Is it possible to replace gradients with stale ones to mitigate communications

Here’s my thoughts:

  1. Inter-node communication is usually the bottleneck for multi-nodes DDP;
  2. For small bandwidth inter-node connection, the gradient all reducing operation could take even longer than forward pass (in extreme case);
  3. pytorch currently has some optimization on overlapping some gradient all reducing ops and backward computation.

And I wonder, if we use grad_t-1 (which was calculated after last step) instead of grad_t to update parameters, during forward pass of step t, the all reducing for grad_t-1 could run in parallel, so that we’re able to overlap the communications with both backward and (next step) forward passes, and mitigate the communication issue.

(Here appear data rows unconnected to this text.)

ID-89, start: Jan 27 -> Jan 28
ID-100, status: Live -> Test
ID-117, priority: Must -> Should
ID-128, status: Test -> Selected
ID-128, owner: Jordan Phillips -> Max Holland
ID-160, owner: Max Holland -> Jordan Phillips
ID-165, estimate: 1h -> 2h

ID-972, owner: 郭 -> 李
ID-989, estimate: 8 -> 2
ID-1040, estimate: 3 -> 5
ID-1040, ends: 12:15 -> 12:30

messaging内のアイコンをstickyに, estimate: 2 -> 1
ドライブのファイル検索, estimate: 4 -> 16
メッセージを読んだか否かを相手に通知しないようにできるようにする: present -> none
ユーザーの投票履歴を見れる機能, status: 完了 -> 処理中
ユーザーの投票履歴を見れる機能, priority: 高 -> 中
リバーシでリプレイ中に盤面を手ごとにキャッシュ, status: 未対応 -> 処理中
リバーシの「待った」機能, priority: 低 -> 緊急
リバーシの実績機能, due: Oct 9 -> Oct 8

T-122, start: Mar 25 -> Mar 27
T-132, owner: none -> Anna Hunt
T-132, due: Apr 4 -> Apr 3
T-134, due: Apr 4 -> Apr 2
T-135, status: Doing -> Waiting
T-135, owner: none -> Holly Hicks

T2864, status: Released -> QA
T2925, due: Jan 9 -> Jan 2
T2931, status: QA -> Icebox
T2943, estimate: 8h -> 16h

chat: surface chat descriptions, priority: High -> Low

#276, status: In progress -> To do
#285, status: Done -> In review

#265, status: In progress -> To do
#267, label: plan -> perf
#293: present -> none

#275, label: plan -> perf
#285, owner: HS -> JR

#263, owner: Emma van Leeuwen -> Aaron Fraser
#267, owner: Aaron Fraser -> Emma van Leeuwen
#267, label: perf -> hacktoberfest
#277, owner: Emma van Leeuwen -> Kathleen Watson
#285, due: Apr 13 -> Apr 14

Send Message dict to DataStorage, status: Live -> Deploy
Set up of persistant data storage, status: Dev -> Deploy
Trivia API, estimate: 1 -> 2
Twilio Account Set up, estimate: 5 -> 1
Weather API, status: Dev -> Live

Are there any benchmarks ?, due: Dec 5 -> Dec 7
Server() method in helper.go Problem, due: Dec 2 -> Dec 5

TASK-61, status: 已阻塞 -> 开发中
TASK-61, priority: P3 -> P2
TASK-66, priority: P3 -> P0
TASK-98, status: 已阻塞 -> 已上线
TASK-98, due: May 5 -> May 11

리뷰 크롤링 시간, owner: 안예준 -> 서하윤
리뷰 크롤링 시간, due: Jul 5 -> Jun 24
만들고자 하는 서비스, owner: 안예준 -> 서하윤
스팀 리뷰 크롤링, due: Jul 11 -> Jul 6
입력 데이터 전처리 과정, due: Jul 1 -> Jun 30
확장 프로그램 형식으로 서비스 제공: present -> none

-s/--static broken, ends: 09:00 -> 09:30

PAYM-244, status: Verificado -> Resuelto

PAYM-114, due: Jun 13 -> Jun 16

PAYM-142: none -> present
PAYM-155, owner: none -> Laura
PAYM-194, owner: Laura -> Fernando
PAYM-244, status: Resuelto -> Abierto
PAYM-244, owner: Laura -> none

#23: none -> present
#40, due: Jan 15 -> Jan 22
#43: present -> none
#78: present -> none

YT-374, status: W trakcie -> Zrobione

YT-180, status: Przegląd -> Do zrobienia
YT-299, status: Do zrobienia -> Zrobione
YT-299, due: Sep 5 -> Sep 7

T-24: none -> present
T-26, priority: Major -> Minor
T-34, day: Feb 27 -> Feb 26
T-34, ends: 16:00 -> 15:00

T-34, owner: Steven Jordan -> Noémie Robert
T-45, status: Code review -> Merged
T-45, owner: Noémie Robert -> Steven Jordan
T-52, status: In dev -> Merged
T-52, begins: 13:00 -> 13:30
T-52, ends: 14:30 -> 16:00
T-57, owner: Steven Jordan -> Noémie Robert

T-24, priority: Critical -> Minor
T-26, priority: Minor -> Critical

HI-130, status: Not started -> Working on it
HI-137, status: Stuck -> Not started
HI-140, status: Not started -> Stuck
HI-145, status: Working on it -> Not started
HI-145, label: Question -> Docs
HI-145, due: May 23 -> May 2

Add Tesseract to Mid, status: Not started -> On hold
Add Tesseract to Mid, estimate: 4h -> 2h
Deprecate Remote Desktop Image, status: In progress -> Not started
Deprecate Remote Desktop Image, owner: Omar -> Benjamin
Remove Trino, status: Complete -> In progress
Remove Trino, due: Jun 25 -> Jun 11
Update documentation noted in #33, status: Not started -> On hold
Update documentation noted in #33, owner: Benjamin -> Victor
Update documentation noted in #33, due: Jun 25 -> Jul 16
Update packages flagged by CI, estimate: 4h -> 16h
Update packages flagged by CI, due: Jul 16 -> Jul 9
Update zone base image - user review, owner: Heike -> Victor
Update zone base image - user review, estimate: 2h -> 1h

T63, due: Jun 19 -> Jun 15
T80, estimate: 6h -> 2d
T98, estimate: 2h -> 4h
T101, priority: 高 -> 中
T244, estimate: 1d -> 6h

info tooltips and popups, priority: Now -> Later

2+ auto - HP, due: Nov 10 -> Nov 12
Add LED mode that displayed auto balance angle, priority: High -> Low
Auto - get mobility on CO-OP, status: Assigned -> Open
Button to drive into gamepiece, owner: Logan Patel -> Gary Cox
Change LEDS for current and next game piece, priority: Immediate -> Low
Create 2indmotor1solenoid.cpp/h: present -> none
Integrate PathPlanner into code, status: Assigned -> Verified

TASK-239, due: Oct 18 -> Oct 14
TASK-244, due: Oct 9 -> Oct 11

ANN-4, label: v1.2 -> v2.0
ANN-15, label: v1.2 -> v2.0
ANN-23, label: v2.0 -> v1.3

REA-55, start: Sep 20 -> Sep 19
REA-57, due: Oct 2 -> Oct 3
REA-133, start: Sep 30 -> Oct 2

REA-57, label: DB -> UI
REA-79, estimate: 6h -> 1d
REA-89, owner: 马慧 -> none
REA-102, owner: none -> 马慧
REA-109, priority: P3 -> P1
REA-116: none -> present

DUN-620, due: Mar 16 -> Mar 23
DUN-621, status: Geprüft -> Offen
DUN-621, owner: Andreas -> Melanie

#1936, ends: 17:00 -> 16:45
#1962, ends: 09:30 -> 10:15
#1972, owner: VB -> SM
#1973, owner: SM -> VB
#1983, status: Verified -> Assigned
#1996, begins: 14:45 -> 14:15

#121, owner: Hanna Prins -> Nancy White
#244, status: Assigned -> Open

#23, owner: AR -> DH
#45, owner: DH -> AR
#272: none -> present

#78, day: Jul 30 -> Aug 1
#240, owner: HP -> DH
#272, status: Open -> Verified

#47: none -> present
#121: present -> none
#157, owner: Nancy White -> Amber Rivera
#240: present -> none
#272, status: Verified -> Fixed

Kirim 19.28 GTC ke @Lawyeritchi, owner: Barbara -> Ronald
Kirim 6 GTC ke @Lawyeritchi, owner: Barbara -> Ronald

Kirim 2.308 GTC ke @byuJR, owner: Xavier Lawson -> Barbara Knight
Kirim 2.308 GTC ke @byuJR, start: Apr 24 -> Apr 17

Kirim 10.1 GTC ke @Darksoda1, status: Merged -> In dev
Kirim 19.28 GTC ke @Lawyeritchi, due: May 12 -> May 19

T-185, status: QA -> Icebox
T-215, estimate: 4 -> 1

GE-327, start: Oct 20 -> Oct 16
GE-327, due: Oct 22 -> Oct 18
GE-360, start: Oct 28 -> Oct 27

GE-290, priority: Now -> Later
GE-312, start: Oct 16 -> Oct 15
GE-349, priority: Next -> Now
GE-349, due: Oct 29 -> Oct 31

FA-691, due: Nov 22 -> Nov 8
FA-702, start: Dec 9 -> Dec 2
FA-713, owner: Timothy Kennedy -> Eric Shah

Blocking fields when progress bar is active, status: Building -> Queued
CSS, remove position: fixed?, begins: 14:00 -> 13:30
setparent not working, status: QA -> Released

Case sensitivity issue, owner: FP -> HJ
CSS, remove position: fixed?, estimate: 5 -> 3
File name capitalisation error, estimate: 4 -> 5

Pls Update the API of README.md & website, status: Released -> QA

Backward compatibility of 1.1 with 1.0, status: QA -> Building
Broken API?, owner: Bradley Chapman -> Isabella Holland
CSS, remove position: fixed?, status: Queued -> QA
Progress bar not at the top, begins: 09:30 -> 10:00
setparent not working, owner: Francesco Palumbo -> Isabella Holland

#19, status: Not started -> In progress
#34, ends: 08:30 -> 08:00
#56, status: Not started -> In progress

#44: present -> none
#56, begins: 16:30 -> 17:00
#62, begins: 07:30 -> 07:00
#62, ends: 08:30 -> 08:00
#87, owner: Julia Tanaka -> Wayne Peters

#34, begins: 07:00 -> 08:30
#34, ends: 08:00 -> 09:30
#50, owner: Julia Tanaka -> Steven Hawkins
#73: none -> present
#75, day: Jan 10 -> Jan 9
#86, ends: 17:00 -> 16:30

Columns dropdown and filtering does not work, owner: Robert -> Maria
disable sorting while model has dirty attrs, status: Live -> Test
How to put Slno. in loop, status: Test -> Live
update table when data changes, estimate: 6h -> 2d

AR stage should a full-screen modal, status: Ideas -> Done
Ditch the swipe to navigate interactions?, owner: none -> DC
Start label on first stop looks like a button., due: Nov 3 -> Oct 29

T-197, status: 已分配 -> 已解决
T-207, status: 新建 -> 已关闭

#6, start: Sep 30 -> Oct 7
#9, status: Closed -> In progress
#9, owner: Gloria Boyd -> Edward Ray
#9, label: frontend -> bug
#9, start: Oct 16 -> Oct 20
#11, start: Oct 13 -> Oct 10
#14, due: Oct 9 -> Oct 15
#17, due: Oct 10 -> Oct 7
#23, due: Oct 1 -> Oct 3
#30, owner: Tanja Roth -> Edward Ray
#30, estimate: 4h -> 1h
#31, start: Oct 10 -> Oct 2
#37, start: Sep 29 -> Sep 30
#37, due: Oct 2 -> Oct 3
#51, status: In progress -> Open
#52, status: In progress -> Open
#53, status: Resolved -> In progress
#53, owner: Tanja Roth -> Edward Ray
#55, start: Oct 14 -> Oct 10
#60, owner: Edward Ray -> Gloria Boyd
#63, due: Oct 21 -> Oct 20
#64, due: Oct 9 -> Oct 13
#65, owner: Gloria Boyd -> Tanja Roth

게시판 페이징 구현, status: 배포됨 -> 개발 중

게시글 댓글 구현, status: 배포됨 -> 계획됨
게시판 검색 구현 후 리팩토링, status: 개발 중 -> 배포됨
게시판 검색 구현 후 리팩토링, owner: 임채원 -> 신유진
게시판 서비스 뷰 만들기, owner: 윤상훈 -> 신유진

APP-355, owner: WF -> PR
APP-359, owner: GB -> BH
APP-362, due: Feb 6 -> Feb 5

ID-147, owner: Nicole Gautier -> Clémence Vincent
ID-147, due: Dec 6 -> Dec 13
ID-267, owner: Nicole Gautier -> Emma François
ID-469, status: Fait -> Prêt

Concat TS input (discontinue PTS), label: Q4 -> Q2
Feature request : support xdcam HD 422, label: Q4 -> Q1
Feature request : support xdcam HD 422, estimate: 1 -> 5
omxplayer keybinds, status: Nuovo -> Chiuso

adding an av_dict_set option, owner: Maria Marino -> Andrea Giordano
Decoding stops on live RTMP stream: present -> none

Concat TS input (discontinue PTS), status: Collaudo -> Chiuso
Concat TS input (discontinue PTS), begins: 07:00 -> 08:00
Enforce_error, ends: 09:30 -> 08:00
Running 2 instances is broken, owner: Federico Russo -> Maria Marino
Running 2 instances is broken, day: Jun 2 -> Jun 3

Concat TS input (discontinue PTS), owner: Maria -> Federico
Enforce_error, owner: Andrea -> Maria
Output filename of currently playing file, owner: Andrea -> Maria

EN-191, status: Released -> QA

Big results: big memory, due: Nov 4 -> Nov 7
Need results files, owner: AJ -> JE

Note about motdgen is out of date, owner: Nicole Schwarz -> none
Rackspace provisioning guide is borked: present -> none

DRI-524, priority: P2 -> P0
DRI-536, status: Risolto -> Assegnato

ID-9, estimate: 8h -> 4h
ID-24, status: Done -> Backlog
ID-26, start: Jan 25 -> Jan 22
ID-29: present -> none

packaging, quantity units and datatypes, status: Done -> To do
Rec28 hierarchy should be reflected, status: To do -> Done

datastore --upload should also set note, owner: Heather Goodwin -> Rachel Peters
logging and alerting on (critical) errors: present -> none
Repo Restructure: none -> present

What I tried so far: add a custom hook via register_comm_hook(), where I impl a “queue” of gradient buckets, something like this

def custom_hook(state, gradbucket):
    # a torch.futures.Future object with .value() = previous gradients after all reduced.
    last_fut = state.pull(gradbucket.index())
    state.push(gradbucket)
    return last_fut

But it didn’t work, no any time benefits observed in my experiment. And since everything about grad reducer are wrapped as blackbox and in lack of documentation, it’s difficult to do debugging.

Any help or suggestion will be appreciated.